Kavli Affiliate: Wei Min
| Authors: Beimin Liu, Chao Wang, Qingyang Zeng, Min Wei, Weilai Lu, Xueyan Gao, Jing Wan, Jie Feng and Yu Vincent Fu
| Summary:
Multidrug-resistant hypervirulent Klebsiella pneumoniae (MDR-hvKP) poses a severe global health threat. Phage therapy is a promising alternative, but requires precise matching of phage to the bacterial strain. Here, we present a proof-of-concept method that integrates single-cell Raman spectroscopy with deep learning to enable rapid and precise selection of lytic phages against MDR-hvKP. By profiling Raman signatures of strains across multiple KL-types (capsule locus types), we trained three deep learning architectures for phage-host matching. Among them, the CNN_MLP-Transformer achieved the best performance (99.7%), slightly outperforming CNN_MLP (99.2%) and CNN_MLP-Attention (99.5%).

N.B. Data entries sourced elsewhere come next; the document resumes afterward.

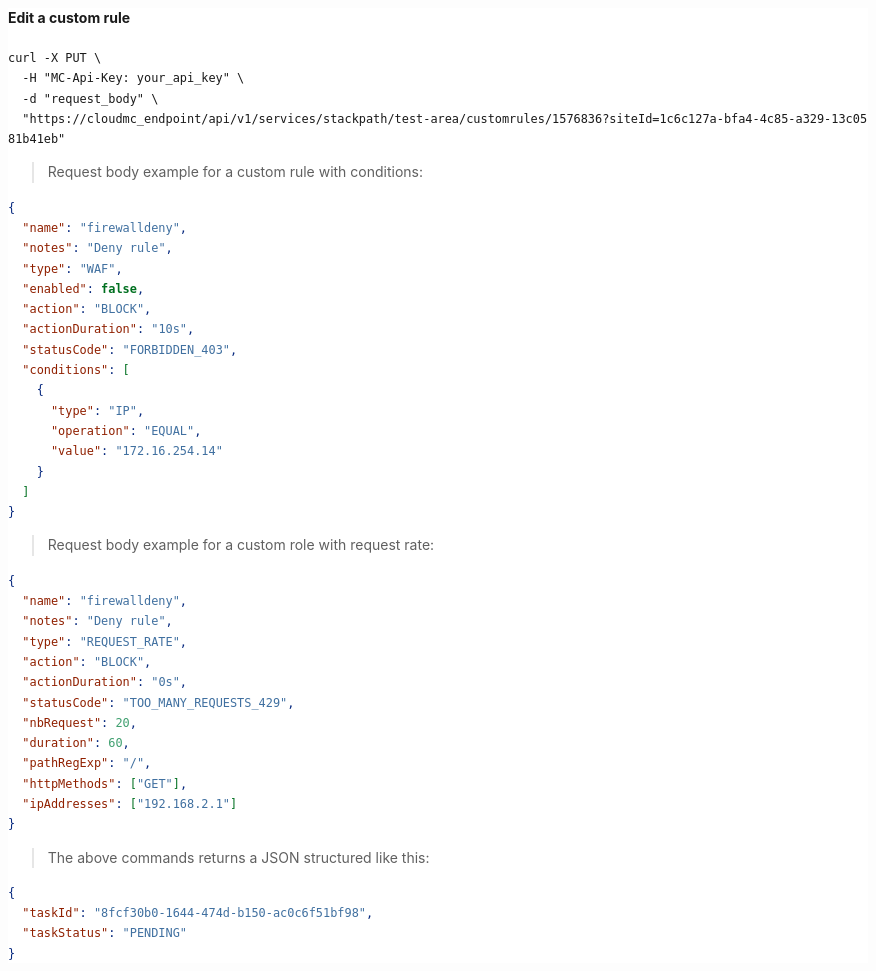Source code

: 

#### Edit a custom rule

```shell
curl -X PUT \
  -H "MC-Api-Key: your_api_key" \
  -d "request_body" \
  "https://cloudmc_endpoint/api/v1/services/stackpath/test-area/customrules/1576836?siteId=1c6c127a-bfa4-4c85-a329-13c0581b41eb"
```
> Request body example for a custom rule with conditions:

```json
{
  "name": "firewalldeny",
  "notes": "Deny rule",
  "type": "WAF",
  "enabled": false,
  "action": "BLOCK",
  "actionDuration": "10s",
  "statusCode": "FORBIDDEN_403",
  "conditions": [
    {
      "type": "IP",
      "operation": "EQUAL",
      "value": "172.16.254.14"
    }
  ]
}
```

> Request body example for a custom role with request rate:

```json
{
  "name": "firewalldeny",
  "notes": "Deny rule",
  "type": "REQUEST_RATE",
  "action": "BLOCK",
  "actionDuration": "0s",
  "statusCode": "TOO_MANY_REQUESTS_429",
  "nbRequest": 20,
  "duration": 60,
  "pathRegExp": "/",
  "httpMethods": ["GET"],
  "ipAddresses": ["192.168.2.1"]
}
```
> The above commands returns a JSON structured like this:

```json
{
  "taskId": "8fcf30b0-1644-474d-b150-ac0c6f51bf98",
  "taskStatus": "PENDING"
}
```

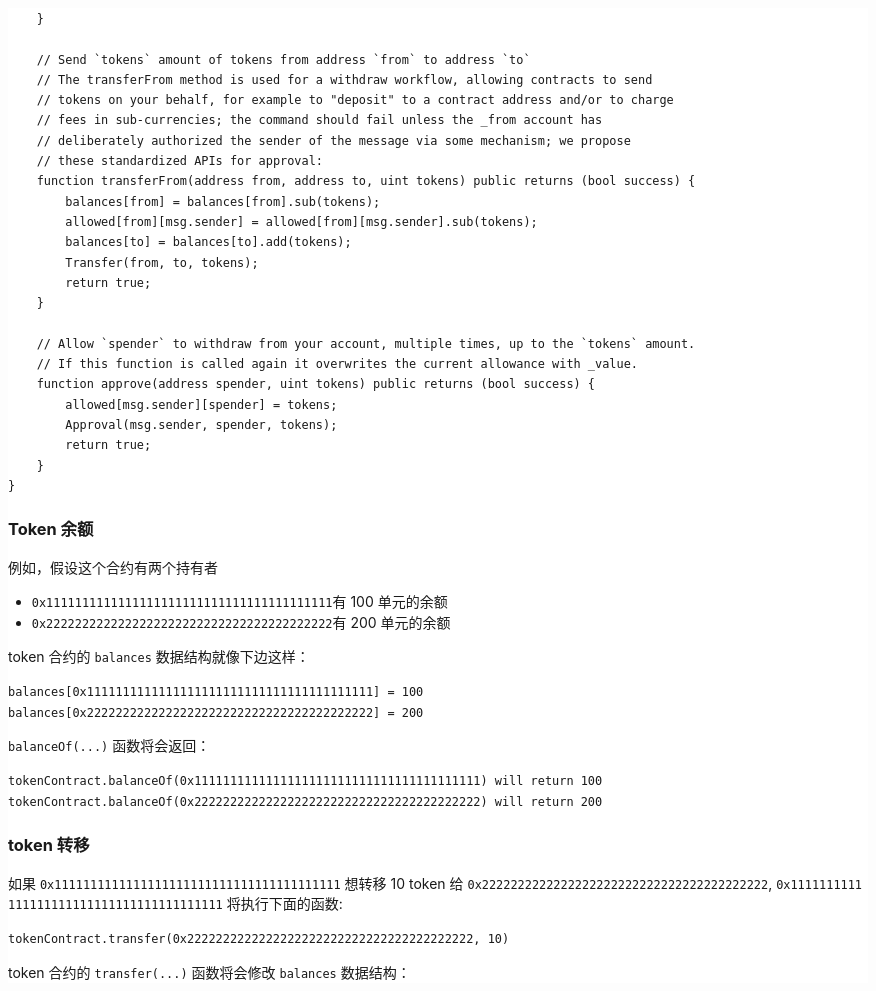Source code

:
 ```
    }

    // Send `tokens` amount of tokens from address `from` to address `to`
    // The transferFrom method is used for a withdraw workflow, allowing contracts to send
    // tokens on your behalf, for example to "deposit" to a contract address and/or to charge
    // fees in sub-currencies; the command should fail unless the _from account has
    // deliberately authorized the sender of the message via some mechanism; we propose
    // these standardized APIs for approval:
    function transferFrom(address from, address to, uint tokens) public returns (bool success) {
        balances[from] = balances[from].sub(tokens);
        allowed[from][msg.sender] = allowed[from][msg.sender].sub(tokens);
        balances[to] = balances[to].add(tokens);
        Transfer(from, to, tokens);
        return true;
    }

    // Allow `spender` to withdraw from your account, multiple times, up to the `tokens` amount.
    // If this function is called again it overwrites the current allowance with _value.
    function approve(address spender, uint tokens) public returns (bool success) {
        allowed[msg.sender][spender] = tokens;
        Approval(msg.sender, spender, tokens);
        return true;
    }
}
```

### Token 余额

例如，假设这个合约有两个持有者

* `0x1111111111111111111111111111111111111111`有 100 单元的余额
* `0x2222222222222222222222222222222222222222`有 200 单元的余额

token 合约的 `balances` 数据结构就像下边这样：

```
balances[0x1111111111111111111111111111111111111111] = 100
balances[0x2222222222222222222222222222222222222222] = 200
```

`balanceOf(...)` 函数将会返回：

```
tokenContract.balanceOf(0x1111111111111111111111111111111111111111) will return 100
tokenContract.balanceOf(0x2222222222222222222222222222222222222222) will return 200
```

### token 转移

如果 `0x1111111111111111111111111111111111111111` 想转移 10 token 给 `0x2222222222222222222222222222222222222222`, `0x1111111111111111111111111111111111111111` 将执行下面的函数:

```
tokenContract.transfer(0x2222222222222222222222222222222222222222, 10)
```
token 合约的 `transfer(...)` 函数将会修改 `balances` 数据结构：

Validation using 10 hvKP clinical isolates yielded an average phage selection accuracy of 78.3%. These findings demonstrate the feasibility and clinical potential of AI- augmented Raman spectroscopy as a rapid, label-free, precise strategy for guiding phage therapy against MDR-hvKP infections. Teaser AI-guided single-cell Raman profiling enables rapid precision phage selection against multidrug-resistant K. pneumoniae.